Selon vous quel rôle est celui d'un artiste (designer ou artisan) dans le monde d’aujourd’hui ?

Pour répondre à cette question, j'aimerai citer Tristan Esnault, un coutelier dont j'aime beaucoup le travail. Lors d'une interview, il dit : "La question de savoir à quoi sert mon métier m'a souvent taraudé parce que...au final, je ne fais que des couteaux. Qu'est ce que je fais pour participer à ce que le monde aille mieux? Parfois je me dis que c'est totalement inutile comme métier, parce que l'industrie le fait très bien, et personne ne manque de couteaux. Moi, je fais des couteaux artisanaux qui coûtent cher, alors à quoi ça sert? Je pense que la réponse est dans la recherche du beau, et du vrai. J'ai toujours été taraudé par cette recherche du vérité, et je pense que dans nos couteaux il y a quelque chose de vrai.

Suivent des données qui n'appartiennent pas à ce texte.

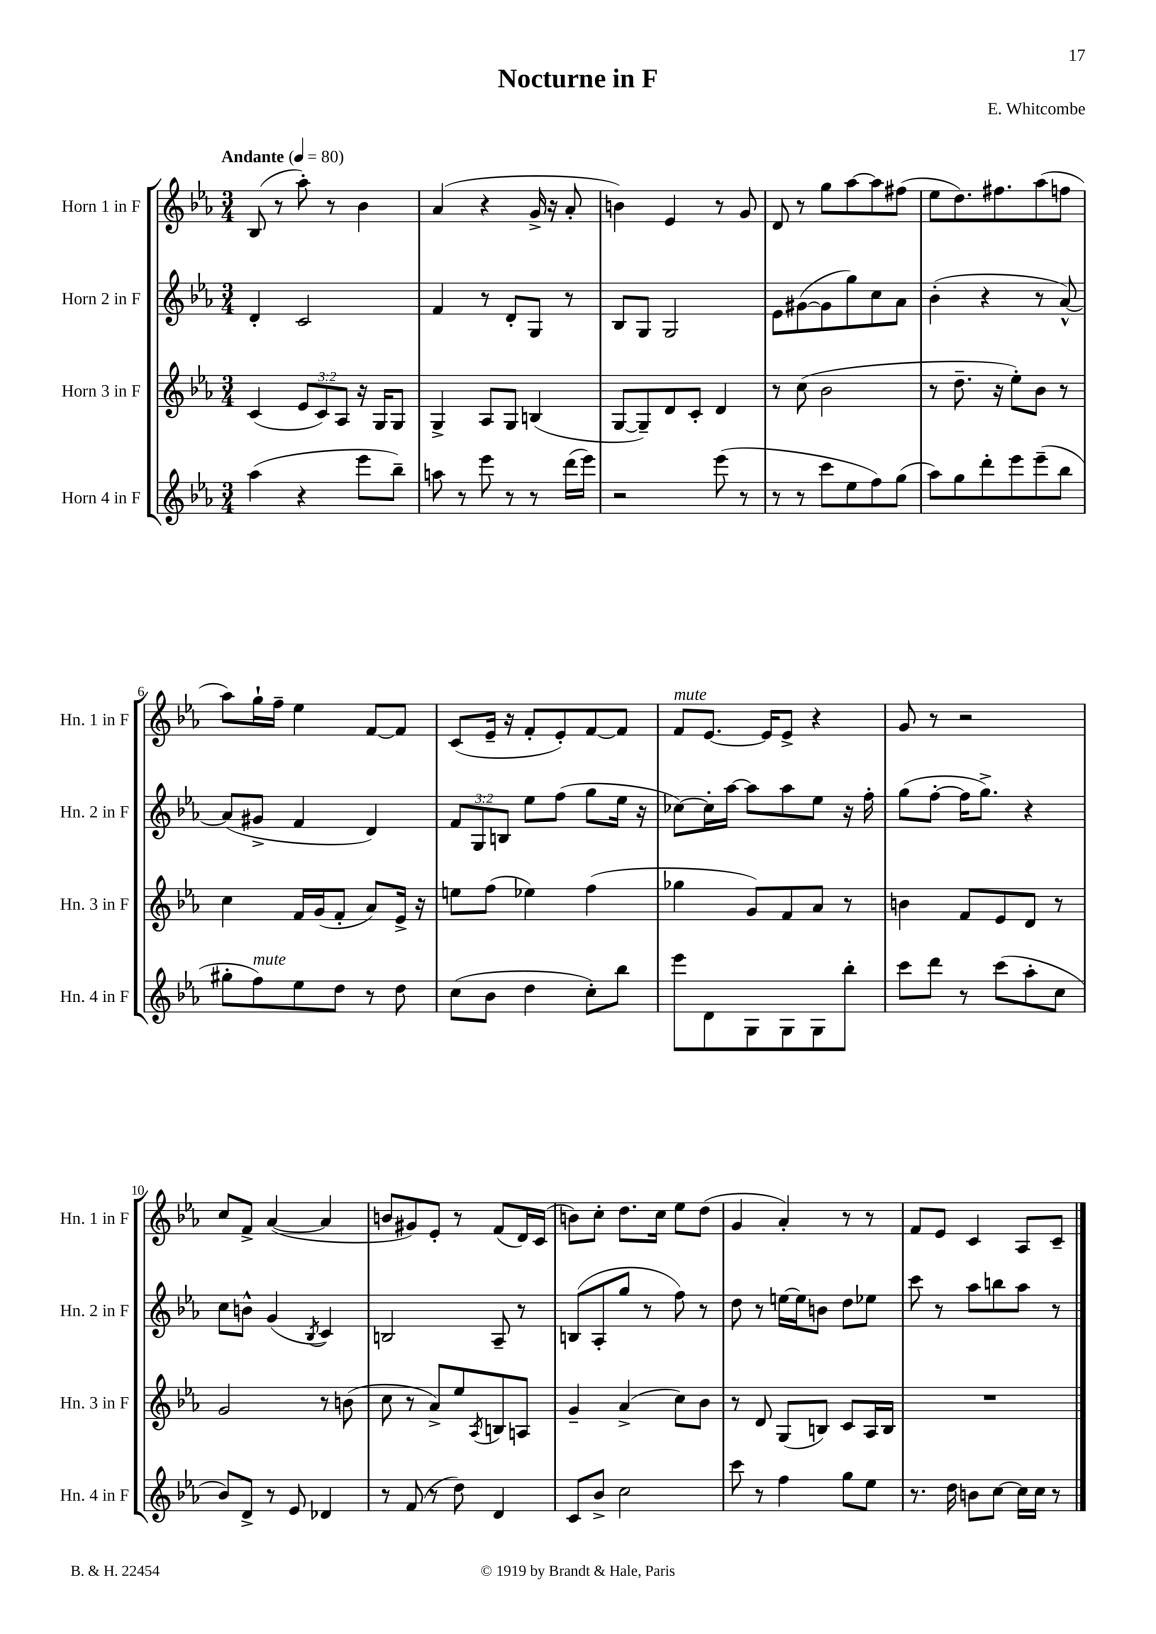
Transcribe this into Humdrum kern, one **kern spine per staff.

**kern	**kern	**kern	**kern
*staff4	*staff3	*staff2	*staff1
*clefG2	*clefG2	*clefG2	*clefG2
*k[b-e-a-]	*k[b-e-a-]	*k[b-e-a-]	*k[b-e-a-]
*M3/4	*M3/4	*M3/4	*M3/4
*MM80	*MM80	*MM80	*MM80
(4aa-\	(4c/	4d'/	(8B-/
.	.	.	8r
4r	12e-/L	2c/	8aa-'\)
.	12c/)	.	.
.	.	.	8r
.	12A-/J	.	.
8eee-\L	16r	.	4b-\
.	16G/LK	.	.
8bb-~\J)	8G/J	.	.
=	=	=	=
8aa\	4G^/	4f/	(4a-/
8r	.	.	.
8eee-\	8A-/L	8r	4r
8r	8G/J	8d'/L	.
8r	(4B/	8G/J	16g^/
.	.	.	16r
(16ddd\LL	.	8r	8a-'/
16eee-\JJ)	.	.	.
=	=	=	=
2r	[8G/L	8B-/L	4b\)
.	8G~/])	8G/J	.
.	8d/	2G/	4e-/
.	8c'/J	.	.
(8eee-\	4d/	.	8r
8r	.	.	8g/
=	=	=	=
8r	8r	8e-\L	8d/
8r	(8cc\	([8g#\	8r
8ccc\L	2b-\	8g#\]	8gg\L
8ee-\	.	8gg\)	[8aa-\
8ff\)	.	8cc\	8aa-\]
(8gg\J	.	8a-\J	(8ff#\J
=	=	=	=
8aa-\L)	8r	(4b-'\	8ee-\L
8gg\	8.dd~\	.	8.dd\)
8ddd'\	.	4r	.
.	16r	.	8.ff#\
8eee-\	8ee-'\L)	.	.
(8eee-~\	8b-\J	8r	(8aa-\
8bb-\J	8r	[8a-^^/)	8ff\J
=	=	=	=
8gg#'\L	4cc\	(8a-/]L	8aa-\L)
8ff\)	.	8g#^/J	16gg`\L
.	.	.	16ff~\JJ
8ee-\	16f/LL	4f/	4ee-\
.	(16g/J	.	.
8dd\J	8f'/J	.	.
8r	8a-/L)	4d/)	[8f/L
8dd\	16e-^/Jk	.	8f/]J
.	16r	.	.
=	=	=	=
(8cc\L	8ee\L	12f/L	(8c/L
.	.	12G/	.
8b-\J	(8ff\J	.	16e-~/Jk
.	.	12B/J	.
.	.	.	16r
4dd\	4ee-\)	8ee-\L	8f'/L
.	.	(8ff\J	8e-'/)
8cc'\L)	(4ff\	8gg\L	[8f/
8bb-\J	.	16ee-\Jk	8f/]J
.	.	16r	.
=	=	=	=
8eee-\L	4gg-\	[8cc-\L)	8f/L
8d\	.	16cc-'\]L	[8.e-/J
.	.	[16aa-\JJ	.
8G\	8g/L)	8aa-\]L	.
.	.	.	16e-/]LK
8G\	8f/	8aa-\	8e-^/J
8G\	8a-/J	8ee-\J	4r
8bb-'\J	8r	16r	.
.	.	16ff'\	.
=	=	=	=
8ccc\L	4b\	(8gg\L	8g/
8ddd\J	.	[8ff'\J	8r
8r	8f/L	16ff\]LK	2r
.	.	8.gg^\J)	.
(8ccc\L	8e-/	.	.
8aa-'\	8d/J	4r	.
8cc\J	8r	.	.
=	=	=	=
8b-/L)	2g/	8cc\L	8cc/L
8d^/J	.	8b^^\J	8f^/J
8r	.	(4g/	([4a-/
8e-/	.	.	.
.	.	8qB-/	.
4d-/	8r	4c/)	4a-/]
.	(8b\	.	.
=	=	=	=
8r	8cc\	2B/	8b/L
(8f/	8r	.	8g#/)
8r	8a-^/L)	.	8e-'/J
8dd\)	8ee-/	.	8r
.	8qA-/	.	.
4d/	8B/	8A-~/	(8f/L
.	8A/J	8r	16d/L)
.	.	.	(16c/JJ
=	=	=	=
8c/L	4g~/	(8B/L	8b\L)
8b-^/J	.	8A-'/	8cc'\J
2cc\	(4a-^/	8gg/J	8.dd\L
.	.	8r	.
.	.	.	16cc\Jk
.	8cc\L)	8ff\)	8ee-\L
.	8b-\J	8r	(8dd\J
=	=	=	=
8ccc\	8r	8dd\	4g/
8r	8d/	8r	.
4ff\	(8G/L	[16ee\LL	4a-'/)
.	.	16ee\]J	.
.	8B/J)	8b\J	.
8gg\L	8c/L	8dd\L	8r
8ee-\J	16A-/L	8ee-\J	8r
.	16B/JJ	.	.
=	=	=	=
8.r	2.r	8ccc\	8f/L
.	.	8r	8e-/J
16dd\	.	.	.
8b\L	.	8aa-\L	4c/
[8cc\J	.	8bb\	.
16cc\]LL	.	8aa-\J	8A-/L
16cc\JJ	.	.	.
8r	.	8r	8c~/J
==	==	==	==
*-	*-	*-	*-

C'est juste qu'on essaie de les faire, et de les faire bien. J'espère qu'à travers ça j'apporte ma pierre à l'édifice du bien être de la société". Cette interview m'a marqué. Je l'ai regardé au moment ou je me posais cette même question. Cette notion de "vérité" m'a plu. Je pense que le rôle de l'artisan est bien d'apporter une démarche et une symbolique au travers d'un produit. Fabriquer ou acheter des objet artisanaux, c'est un moyen de lutter, à sa petite échelle bien sûr, contre l'accélération délirante et dangereuse de notre monde et de nos vie. Je pense que c'est de cela dont parlais Tristan Esnault. Un bon objet, c'est un objet que l'on a pris le temps de faire bien. C'est un objet qui a occupé les mains et l'esprit d'une personne durant de longue heures. C'est un objet qui dure car sa fabrication a été longue et soignée. C'est un objet qui vibre car il contient un petit morceau de vie. Pour moi donc, le rôle de l'artisan aujourd'hui, c'est de ralentir le monde en décompressant le temps. Et malheureusement, ce rôle me semble bien lourd à porter...

De quoi vous ne pourriez plus vous passer ?

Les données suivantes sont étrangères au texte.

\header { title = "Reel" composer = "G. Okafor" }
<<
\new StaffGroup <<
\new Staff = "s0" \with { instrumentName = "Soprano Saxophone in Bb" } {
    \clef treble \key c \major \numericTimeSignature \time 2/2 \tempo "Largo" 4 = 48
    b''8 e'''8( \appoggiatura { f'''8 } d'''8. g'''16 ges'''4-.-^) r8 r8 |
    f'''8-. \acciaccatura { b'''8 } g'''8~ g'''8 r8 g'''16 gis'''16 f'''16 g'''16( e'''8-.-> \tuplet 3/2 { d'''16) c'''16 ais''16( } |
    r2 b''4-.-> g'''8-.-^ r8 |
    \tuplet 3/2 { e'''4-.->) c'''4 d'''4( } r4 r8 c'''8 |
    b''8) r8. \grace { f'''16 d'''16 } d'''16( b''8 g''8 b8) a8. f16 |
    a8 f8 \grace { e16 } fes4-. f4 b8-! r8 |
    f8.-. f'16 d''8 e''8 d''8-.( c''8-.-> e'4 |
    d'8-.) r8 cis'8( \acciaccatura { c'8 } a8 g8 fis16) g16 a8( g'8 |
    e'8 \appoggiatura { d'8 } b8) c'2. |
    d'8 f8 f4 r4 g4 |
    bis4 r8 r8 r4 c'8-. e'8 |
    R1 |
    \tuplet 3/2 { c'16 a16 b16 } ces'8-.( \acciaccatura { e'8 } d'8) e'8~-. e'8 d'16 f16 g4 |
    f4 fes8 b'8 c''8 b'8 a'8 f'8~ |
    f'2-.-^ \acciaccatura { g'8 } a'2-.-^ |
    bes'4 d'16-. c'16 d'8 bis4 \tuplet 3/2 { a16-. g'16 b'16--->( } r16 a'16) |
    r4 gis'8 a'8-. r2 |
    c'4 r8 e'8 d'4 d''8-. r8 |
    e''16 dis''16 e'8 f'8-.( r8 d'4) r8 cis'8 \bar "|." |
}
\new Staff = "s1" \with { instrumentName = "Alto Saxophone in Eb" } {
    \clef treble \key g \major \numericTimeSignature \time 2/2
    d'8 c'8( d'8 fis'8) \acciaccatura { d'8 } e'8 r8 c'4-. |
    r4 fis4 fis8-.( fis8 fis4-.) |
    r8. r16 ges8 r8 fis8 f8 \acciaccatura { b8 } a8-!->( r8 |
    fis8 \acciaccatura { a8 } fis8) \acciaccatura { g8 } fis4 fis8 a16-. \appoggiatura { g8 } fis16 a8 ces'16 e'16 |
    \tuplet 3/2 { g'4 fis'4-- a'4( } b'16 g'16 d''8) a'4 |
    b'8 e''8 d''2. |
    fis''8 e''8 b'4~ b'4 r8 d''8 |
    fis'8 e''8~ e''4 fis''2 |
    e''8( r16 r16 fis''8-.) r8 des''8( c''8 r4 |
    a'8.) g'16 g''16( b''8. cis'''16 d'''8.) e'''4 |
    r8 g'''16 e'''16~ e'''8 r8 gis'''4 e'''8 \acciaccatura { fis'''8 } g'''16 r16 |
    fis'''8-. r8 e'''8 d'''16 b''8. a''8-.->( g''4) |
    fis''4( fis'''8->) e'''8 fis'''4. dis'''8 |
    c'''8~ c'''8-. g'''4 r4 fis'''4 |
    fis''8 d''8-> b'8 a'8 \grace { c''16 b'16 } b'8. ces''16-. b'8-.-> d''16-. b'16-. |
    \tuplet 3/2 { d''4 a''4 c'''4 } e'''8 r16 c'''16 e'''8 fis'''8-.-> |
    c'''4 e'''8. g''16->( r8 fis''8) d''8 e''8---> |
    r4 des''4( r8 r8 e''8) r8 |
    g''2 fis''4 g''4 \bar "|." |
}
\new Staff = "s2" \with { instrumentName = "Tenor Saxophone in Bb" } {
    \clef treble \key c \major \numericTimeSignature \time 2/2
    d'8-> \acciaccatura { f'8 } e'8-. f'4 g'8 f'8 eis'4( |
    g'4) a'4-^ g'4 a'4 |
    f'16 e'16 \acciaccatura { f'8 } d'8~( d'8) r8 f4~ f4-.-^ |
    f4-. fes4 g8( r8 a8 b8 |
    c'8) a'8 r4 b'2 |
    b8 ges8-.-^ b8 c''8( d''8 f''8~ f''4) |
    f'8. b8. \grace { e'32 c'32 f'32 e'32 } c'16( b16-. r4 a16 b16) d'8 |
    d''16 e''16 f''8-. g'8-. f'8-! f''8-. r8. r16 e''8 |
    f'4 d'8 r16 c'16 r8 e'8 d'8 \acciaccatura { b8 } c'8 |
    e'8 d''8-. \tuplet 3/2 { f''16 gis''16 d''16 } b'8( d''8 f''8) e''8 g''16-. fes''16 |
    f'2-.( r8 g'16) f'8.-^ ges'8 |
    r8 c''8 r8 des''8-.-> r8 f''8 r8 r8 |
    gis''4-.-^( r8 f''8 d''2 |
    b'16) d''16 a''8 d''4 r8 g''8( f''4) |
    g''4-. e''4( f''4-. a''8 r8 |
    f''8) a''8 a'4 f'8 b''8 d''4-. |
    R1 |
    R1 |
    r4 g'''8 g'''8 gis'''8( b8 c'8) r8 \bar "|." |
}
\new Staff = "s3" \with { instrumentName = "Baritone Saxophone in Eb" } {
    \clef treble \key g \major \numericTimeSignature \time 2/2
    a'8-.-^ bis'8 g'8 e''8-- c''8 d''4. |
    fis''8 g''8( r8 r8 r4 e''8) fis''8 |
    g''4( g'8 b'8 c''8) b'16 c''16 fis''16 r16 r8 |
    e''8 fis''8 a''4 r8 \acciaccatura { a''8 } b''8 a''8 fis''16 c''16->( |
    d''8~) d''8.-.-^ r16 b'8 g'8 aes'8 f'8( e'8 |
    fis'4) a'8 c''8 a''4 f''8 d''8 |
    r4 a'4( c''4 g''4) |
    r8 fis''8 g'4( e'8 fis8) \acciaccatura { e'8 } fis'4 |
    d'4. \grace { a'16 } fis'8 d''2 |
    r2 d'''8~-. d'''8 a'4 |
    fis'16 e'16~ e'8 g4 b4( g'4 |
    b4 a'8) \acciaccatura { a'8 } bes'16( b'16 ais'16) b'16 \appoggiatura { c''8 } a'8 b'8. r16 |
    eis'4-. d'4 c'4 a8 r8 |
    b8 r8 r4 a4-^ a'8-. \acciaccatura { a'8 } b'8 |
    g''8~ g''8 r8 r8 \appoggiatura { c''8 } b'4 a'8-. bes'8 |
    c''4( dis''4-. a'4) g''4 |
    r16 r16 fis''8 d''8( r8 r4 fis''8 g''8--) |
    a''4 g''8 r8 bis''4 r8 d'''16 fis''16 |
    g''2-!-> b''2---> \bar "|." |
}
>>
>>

Le contact avec la matière! Une vraie addiction.

Votre Artiste (ou designer / artisan) préféré ?

Il y en a trop! Allez, je fais l'effort de n'en citer qu'un : Je dirais Guiseppe Penone, mais il y en a beaucoup d'autres.

Un livre ou une émission à nous conseiller ?

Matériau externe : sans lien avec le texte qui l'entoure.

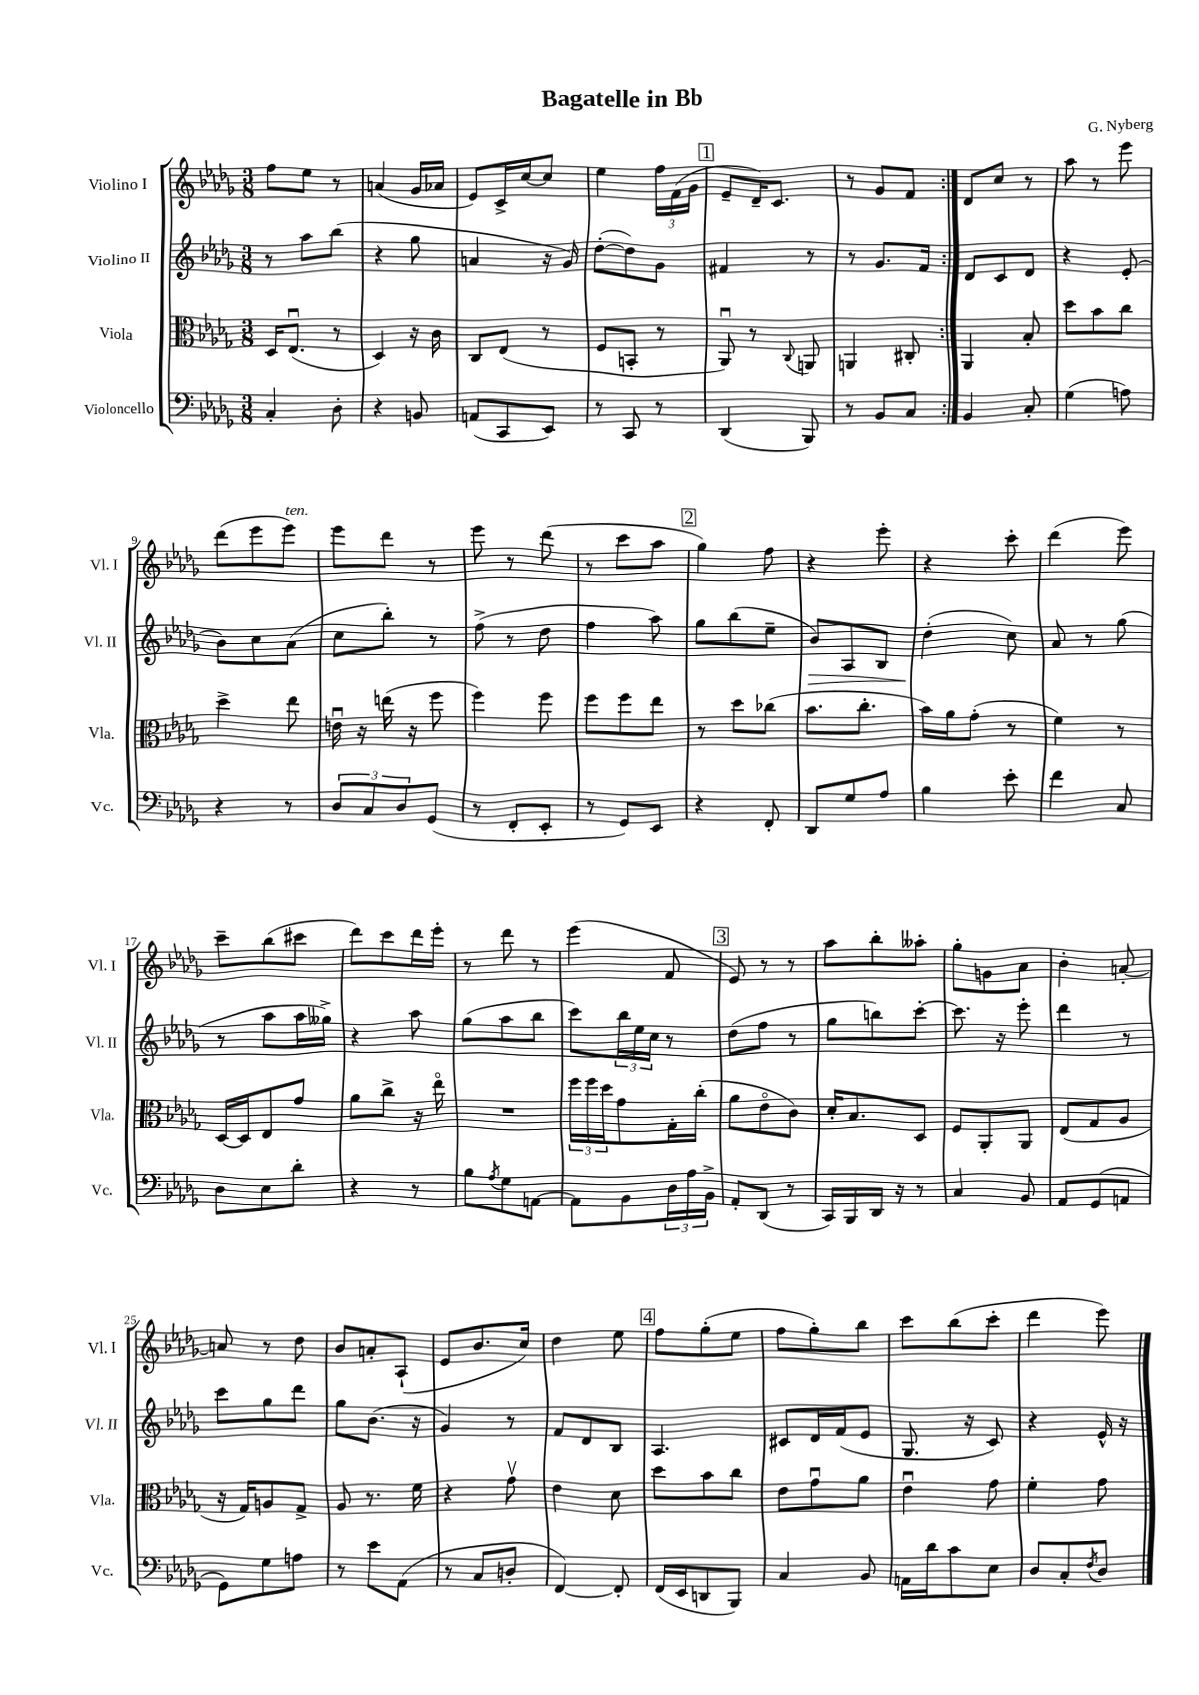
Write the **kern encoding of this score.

Il y a "La vie solide" d'Arthur Lochmann. C'est le récit d'un étudiant en droit et philosophie mettant de côté ses études pour se lancer dans la charpente. C'est très facile à lire (je ne suis pas un gros lecteur), et l'auteur couvre un spectre très large sur son sujet. Il parle aussi des aspect négatifs de ce métier tout en gardant une attitude bienveillante à son égard.

Un compte Instagram qui vous inspire ?

La Galerie des Curiosités bien sûr! ;)

Une destination rêvée ?

Rien de particulier, tant qu'il y a de l'eau et des grandes forêts.